PAT A1090 Highest Price in Supply Chain 供應鏈中的最大價格[樹的遍歷 深度優先]
A supply chain is a network of retailers(零售商), distributors(經銷商), and suppliers(供應商)-- everyone involved in moving a product from supplier to customer.
Starting from one root supplier, everyone on the chain buys products from one's supplier in a price P and sell or distribute them in a price that is r% higher than P. It is assumed that each member in the supply chain has exactly one supplier except the root supplier, and there is no supply cycle.
Now given a supply chain, you are supposed to tell the highest price we can expect from some retailers.
一個供應鏈是由零售商,經銷商和供應商(任何一個參與到商品從供應者到顧客過程中的人)組成的網路。
從一個根源供應商開始,供應鏈上的每一個人從它的供應者那裡以P價格買入商品然後以r%的增長率賣給其他人。假設供應鏈中的每個成員只有一個供應者,也沒有供應迴路。
Input Specification:
Each input file contains one test case. For each case, The first line contains three positive numbers: N (≤10^5), the total number of the members in the supply chain (and hence they are numbered from 0 to N−1); P, the price given by the root supplier; and r, the percentage rate of price increment for each distributor or retailer. Then the next line contains N numbers, each number Si is the index of the supplier for the i-th member. S root for the root supplier is defined to be −1. All the numbers in a line are separated by a space.

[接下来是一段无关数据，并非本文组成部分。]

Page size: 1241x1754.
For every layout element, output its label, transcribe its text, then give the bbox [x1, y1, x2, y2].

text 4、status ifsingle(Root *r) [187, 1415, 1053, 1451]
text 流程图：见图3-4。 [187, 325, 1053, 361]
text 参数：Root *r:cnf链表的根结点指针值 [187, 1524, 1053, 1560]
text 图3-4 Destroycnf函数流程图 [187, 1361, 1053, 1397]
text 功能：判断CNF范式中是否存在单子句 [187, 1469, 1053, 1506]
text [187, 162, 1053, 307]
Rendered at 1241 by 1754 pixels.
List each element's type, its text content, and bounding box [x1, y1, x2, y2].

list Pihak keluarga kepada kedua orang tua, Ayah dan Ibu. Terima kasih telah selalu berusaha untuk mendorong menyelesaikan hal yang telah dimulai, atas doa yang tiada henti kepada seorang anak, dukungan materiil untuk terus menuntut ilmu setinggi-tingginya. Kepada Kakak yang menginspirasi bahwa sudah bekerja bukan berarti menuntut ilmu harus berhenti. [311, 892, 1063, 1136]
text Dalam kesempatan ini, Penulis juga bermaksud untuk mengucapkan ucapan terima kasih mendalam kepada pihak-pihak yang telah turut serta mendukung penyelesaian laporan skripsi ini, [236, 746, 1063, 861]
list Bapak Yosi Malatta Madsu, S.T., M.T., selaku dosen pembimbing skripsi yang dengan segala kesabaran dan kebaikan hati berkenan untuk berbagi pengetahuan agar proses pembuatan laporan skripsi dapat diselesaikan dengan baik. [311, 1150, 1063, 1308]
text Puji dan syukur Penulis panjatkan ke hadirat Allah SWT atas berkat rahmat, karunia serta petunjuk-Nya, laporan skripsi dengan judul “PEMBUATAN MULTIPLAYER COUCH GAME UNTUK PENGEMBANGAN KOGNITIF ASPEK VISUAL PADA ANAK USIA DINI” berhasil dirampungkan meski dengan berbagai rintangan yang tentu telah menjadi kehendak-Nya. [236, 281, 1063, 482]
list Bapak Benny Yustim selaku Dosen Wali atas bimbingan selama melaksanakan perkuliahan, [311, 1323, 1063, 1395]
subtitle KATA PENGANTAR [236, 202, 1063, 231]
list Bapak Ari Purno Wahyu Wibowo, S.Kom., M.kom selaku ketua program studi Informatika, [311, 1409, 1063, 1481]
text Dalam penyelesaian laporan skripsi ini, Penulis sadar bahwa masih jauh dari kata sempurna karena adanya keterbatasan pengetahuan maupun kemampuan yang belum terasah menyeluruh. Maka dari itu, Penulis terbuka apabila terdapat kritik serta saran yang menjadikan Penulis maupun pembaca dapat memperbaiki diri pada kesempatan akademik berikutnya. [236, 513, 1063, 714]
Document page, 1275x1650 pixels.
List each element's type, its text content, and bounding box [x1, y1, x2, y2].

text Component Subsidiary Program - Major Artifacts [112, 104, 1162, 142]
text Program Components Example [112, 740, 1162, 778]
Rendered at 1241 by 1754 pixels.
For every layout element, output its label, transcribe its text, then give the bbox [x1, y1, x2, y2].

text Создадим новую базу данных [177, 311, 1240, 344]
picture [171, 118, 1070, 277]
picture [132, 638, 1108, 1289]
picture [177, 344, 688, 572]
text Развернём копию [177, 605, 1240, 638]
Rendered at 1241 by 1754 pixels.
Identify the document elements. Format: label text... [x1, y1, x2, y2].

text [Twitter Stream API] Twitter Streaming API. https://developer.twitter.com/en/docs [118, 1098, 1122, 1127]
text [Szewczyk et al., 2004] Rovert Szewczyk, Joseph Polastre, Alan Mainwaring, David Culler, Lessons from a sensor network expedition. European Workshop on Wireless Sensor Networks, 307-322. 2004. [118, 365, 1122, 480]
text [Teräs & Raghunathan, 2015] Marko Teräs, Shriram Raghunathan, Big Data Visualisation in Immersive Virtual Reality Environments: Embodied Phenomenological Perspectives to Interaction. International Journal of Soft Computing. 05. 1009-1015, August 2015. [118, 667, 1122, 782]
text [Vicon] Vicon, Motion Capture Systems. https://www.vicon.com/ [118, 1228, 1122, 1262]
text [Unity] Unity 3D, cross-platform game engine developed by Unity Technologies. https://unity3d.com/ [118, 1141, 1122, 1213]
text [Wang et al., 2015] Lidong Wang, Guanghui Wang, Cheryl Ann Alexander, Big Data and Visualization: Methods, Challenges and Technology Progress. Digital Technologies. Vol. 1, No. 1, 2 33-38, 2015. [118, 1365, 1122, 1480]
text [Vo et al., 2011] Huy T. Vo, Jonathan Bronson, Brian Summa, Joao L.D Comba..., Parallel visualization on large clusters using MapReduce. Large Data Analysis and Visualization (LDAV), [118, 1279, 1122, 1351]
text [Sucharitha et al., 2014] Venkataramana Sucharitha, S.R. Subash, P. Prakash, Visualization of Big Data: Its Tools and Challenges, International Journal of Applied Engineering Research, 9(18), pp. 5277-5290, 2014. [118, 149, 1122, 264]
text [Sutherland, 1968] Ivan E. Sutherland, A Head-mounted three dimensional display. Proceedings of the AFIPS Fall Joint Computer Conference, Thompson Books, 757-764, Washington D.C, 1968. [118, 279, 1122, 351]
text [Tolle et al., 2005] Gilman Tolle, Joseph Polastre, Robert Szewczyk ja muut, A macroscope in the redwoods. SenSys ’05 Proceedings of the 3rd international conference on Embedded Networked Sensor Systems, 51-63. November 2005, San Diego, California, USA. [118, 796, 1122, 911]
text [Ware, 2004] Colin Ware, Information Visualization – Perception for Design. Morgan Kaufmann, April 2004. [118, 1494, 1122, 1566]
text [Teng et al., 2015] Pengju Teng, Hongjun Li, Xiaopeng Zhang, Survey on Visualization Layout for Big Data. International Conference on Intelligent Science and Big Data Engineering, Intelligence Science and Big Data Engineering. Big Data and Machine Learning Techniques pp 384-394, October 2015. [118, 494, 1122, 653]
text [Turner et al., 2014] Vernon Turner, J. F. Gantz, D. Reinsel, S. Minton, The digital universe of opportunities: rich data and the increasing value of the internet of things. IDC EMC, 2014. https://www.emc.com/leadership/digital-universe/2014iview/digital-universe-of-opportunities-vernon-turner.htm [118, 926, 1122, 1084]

第一行包含三個正整數 N(供應鏈中的成員總數) P(根源供應者給出的商品價格) r(價格增長率)
下一行包含N個數字,每一個數字Si 是第i個成員的供應者編號,根源供應者的供應者編號定為-1.
Output Specification:
For each test case, print in one line the highest price we can expect from some retailers, accurate up to 2 decimal places, and the number of retailers that sell at the highest price. There must be one space between the two numbers. It is guaranteed that the price will not exceed 1010.
打印出我們可以從零售商那裡得到的最高價格,保留2位有效數字。以及有幾個零售商以這個價格賣出。兩個數字之間有空格隔開。
思路:即構造出供應樹,找到最深的幾個結點。
#include<cstdio>
#include<cmath>
#include<vector>
using namespace std;
const int maxn = 100010;
vector<int> child[maxn];
double p,r;
int n,maxDepth=0,num=0;//maxDepth為最大深度,num為最大深度的葉結點個數
//深度優先搜尋
void DFS(int index,int depth){
//尋找最大深度並計數
if(child[index].size()==0){
if(depth>maxDepth){
maxDepth = depth;
num=1;
}else if(depth==maxDepth){
num++;
}
return;
}
for(int i=0;i<child[index].size();i++){
DFS(child[index][i],depth+1);
}
}
int main(){
int father,root;
scanf("%d%lf%lf",&n,&p,&r);
r /=100;
for(int i=0;i<n;i++){
scanf("%d",&father);
if(father!=-1){
child[father].push_back(i);
}else{
root=i;
}
}
DFS(root,0);
printf("%.2f %d\n",p*pow(1+r,maxDepth),num);
return 0;
}